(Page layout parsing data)
================

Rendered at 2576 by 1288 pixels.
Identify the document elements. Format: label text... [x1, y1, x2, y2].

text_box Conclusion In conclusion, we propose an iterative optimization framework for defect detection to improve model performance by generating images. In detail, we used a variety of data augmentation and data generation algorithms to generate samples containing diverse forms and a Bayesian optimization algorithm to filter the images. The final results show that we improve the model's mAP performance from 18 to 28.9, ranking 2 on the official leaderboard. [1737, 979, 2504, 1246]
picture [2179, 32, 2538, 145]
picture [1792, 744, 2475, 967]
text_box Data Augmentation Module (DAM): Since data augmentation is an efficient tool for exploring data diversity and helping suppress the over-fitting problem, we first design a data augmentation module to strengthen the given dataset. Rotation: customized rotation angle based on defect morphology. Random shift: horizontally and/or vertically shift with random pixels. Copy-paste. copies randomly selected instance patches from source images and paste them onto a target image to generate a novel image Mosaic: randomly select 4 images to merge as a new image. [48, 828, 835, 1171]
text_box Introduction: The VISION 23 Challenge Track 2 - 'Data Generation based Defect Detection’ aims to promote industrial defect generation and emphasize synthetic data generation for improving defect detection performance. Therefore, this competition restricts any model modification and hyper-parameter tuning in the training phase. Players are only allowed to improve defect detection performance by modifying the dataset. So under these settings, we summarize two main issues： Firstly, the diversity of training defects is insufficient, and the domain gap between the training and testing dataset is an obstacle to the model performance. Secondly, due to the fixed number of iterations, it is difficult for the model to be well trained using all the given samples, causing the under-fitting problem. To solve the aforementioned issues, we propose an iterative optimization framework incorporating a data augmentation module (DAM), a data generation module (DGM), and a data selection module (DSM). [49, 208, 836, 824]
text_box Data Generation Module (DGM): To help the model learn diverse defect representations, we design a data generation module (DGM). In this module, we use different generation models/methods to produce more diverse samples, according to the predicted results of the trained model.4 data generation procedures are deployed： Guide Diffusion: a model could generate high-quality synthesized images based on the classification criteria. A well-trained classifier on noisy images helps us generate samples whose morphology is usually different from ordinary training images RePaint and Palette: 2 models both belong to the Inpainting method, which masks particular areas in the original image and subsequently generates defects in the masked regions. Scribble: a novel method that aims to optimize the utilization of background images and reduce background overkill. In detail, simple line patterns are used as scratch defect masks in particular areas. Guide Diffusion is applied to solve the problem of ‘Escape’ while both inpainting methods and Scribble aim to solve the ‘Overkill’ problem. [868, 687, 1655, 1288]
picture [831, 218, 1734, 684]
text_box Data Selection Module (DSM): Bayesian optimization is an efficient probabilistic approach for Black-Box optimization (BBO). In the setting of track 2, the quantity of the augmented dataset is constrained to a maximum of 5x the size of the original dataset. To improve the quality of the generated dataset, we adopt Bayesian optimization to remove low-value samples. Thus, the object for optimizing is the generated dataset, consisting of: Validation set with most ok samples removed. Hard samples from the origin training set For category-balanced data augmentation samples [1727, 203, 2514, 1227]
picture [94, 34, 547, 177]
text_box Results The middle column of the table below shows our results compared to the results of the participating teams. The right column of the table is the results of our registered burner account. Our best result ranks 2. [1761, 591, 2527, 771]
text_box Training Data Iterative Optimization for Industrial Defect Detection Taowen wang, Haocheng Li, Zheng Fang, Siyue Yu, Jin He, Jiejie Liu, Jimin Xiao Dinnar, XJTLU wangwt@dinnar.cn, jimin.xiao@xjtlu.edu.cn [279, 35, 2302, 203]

================

Copy out every line in the entries above that holds "picture".

(Exercise result):
picture [2179, 32, 2538, 145]
picture [1792, 744, 2475, 967]
picture [831, 218, 1734, 684]
picture [94, 34, 547, 177]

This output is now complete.